Of the lines below, write out exactly those from the line with "49: (372, 150, 2.75)" through the line with "55: (334, 66, 2.32)", both included, and skip the rest.

===== Records supplied

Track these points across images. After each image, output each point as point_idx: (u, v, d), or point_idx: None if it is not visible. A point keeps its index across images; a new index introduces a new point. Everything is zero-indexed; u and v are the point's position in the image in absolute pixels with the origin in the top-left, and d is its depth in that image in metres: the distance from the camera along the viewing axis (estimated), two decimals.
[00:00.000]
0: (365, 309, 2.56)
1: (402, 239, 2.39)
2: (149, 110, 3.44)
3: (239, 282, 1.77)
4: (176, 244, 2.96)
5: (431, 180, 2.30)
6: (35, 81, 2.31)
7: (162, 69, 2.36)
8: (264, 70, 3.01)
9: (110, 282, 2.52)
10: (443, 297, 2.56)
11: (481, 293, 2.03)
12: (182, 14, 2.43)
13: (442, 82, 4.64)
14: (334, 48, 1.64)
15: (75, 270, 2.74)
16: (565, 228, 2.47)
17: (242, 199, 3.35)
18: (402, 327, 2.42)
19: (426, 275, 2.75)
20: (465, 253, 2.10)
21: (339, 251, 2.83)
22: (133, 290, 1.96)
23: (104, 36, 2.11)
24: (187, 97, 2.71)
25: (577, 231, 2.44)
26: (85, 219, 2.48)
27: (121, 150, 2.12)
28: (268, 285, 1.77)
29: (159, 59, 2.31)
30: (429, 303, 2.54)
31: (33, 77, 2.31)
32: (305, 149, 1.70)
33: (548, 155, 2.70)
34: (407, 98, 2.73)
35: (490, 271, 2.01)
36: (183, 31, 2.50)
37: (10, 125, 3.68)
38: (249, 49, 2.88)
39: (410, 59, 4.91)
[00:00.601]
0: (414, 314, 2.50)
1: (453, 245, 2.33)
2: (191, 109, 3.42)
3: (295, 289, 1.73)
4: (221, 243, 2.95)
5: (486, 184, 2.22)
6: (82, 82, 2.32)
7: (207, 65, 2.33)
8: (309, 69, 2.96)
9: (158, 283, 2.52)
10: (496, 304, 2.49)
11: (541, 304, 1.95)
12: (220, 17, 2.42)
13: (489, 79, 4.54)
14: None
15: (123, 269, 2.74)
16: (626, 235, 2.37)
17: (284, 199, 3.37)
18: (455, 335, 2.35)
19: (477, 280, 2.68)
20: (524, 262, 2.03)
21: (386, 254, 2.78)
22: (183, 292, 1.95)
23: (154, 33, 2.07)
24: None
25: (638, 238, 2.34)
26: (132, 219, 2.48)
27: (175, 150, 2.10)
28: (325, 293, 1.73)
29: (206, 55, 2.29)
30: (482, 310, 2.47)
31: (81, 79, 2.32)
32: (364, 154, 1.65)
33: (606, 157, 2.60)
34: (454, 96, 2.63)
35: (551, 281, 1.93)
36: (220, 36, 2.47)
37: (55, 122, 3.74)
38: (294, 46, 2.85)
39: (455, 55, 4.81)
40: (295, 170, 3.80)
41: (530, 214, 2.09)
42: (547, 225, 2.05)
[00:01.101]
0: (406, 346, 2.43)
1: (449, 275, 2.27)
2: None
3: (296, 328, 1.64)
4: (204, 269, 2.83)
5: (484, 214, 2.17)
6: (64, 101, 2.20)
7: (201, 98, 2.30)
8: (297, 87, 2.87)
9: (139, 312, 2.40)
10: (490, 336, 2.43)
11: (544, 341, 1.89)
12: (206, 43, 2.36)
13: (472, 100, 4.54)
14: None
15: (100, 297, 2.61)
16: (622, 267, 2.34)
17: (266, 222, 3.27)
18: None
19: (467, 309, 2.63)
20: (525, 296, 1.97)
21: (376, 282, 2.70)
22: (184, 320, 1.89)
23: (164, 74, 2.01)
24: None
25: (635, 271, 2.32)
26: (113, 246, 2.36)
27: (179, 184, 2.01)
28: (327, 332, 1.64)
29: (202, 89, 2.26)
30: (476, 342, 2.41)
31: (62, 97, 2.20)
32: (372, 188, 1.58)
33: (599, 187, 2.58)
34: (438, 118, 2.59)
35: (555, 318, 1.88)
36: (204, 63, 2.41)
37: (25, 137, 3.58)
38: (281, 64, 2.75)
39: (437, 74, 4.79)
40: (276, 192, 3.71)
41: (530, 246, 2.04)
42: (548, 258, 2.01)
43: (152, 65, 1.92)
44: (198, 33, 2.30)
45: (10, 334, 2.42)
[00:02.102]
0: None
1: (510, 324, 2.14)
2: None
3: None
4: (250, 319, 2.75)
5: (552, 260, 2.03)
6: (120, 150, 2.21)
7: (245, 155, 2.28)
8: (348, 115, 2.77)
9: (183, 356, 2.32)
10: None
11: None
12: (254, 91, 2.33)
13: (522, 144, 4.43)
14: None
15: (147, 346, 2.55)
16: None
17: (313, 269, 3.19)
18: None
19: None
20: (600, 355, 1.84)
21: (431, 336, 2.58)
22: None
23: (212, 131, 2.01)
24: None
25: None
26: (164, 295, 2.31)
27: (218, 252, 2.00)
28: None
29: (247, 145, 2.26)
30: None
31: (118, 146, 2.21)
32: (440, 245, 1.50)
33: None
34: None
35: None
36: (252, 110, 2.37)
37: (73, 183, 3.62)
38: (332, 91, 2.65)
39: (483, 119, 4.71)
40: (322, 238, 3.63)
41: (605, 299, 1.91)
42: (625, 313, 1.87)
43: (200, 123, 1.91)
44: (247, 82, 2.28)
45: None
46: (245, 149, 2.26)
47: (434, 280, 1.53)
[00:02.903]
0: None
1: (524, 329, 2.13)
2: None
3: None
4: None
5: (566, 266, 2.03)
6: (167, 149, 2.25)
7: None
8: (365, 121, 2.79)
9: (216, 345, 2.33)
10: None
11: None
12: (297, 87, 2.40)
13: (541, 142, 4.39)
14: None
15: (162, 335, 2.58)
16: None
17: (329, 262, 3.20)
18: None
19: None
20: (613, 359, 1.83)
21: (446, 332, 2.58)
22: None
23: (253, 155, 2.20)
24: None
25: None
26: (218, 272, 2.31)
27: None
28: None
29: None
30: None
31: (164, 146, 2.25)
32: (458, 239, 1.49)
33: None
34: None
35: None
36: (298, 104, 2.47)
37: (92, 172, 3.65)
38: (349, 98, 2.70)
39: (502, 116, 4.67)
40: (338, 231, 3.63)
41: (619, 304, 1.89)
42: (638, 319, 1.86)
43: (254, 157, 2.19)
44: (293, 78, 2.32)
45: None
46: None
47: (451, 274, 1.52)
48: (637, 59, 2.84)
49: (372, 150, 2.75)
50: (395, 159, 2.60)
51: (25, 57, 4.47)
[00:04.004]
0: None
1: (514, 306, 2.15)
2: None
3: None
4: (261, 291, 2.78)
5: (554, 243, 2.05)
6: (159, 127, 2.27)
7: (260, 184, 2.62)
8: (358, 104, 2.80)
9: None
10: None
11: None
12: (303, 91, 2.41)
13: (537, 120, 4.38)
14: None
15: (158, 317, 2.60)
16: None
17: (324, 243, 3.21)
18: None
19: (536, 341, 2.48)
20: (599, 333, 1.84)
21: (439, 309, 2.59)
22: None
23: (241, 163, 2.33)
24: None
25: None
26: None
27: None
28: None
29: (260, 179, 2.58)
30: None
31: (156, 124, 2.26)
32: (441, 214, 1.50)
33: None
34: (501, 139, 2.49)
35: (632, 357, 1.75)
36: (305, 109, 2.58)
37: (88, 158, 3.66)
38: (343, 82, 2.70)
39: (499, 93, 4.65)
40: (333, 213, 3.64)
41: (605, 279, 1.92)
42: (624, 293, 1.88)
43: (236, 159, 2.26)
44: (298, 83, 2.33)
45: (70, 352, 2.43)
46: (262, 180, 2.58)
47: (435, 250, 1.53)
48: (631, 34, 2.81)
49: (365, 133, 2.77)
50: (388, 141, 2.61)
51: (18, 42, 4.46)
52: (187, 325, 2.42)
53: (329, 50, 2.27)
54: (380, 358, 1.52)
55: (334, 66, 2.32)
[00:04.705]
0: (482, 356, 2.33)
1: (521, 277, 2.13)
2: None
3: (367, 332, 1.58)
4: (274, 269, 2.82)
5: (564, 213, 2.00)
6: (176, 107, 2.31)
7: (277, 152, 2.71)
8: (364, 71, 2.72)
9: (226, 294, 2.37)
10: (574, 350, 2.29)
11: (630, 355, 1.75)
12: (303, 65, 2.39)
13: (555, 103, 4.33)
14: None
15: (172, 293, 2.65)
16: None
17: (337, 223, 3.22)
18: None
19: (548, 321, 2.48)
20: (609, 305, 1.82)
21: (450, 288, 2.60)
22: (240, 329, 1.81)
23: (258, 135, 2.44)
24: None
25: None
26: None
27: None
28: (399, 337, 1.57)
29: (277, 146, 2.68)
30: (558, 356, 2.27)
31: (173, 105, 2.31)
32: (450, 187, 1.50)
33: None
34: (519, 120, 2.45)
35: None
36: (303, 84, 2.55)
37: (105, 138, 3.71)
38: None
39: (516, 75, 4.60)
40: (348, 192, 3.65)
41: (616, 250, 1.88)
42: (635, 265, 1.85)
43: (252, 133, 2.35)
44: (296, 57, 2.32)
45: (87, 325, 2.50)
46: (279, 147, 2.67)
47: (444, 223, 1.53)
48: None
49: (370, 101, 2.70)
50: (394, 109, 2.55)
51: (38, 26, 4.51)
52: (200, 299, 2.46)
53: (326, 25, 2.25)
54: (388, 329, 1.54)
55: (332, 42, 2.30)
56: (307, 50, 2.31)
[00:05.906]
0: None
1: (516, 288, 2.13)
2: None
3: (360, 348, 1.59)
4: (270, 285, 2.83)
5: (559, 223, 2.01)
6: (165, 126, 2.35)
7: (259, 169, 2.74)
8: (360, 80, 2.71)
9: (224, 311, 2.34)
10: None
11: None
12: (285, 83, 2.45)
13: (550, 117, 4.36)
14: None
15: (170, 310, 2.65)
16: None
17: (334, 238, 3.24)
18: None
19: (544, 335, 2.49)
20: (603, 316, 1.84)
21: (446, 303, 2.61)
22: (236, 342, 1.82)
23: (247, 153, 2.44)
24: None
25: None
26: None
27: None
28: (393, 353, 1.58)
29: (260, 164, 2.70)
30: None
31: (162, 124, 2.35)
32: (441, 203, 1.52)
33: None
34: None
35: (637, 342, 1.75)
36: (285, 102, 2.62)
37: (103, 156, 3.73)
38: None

==========

| Written reply |
49: (372, 150, 2.75)
50: (395, 159, 2.60)
51: (25, 57, 4.47)
[00:04.004]
0: None
1: (514, 306, 2.15)
2: None
3: None
4: (261, 291, 2.78)
5: (554, 243, 2.05)
6: (159, 127, 2.27)
7: (260, 184, 2.62)
8: (358, 104, 2.80)
9: None
10: None
11: None
12: (303, 91, 2.41)
13: (537, 120, 4.38)
14: None
15: (158, 317, 2.60)
16: None
17: (324, 243, 3.21)
18: None
19: (536, 341, 2.48)
20: (599, 333, 1.84)
21: (439, 309, 2.59)
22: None
23: (241, 163, 2.33)
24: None
25: None
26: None
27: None
28: None
29: (260, 179, 2.58)
30: None
31: (156, 124, 2.26)
32: (441, 214, 1.50)
33: None
34: (501, 139, 2.49)
35: (632, 357, 1.75)
36: (305, 109, 2.58)
37: (88, 158, 3.66)
38: (343, 82, 2.70)
39: (499, 93, 4.65)
40: (333, 213, 3.64)
41: (605, 279, 1.92)
42: (624, 293, 1.88)
43: (236, 159, 2.26)
44: (298, 83, 2.33)
45: (70, 352, 2.43)
46: (262, 180, 2.58)
47: (435, 250, 1.53)
48: (631, 34, 2.81)
49: (365, 133, 2.77)
50: (388, 141, 2.61)
51: (18, 42, 4.46)
52: (187, 325, 2.42)
53: (329, 50, 2.27)
54: (380, 358, 1.52)
55: (334, 66, 2.32)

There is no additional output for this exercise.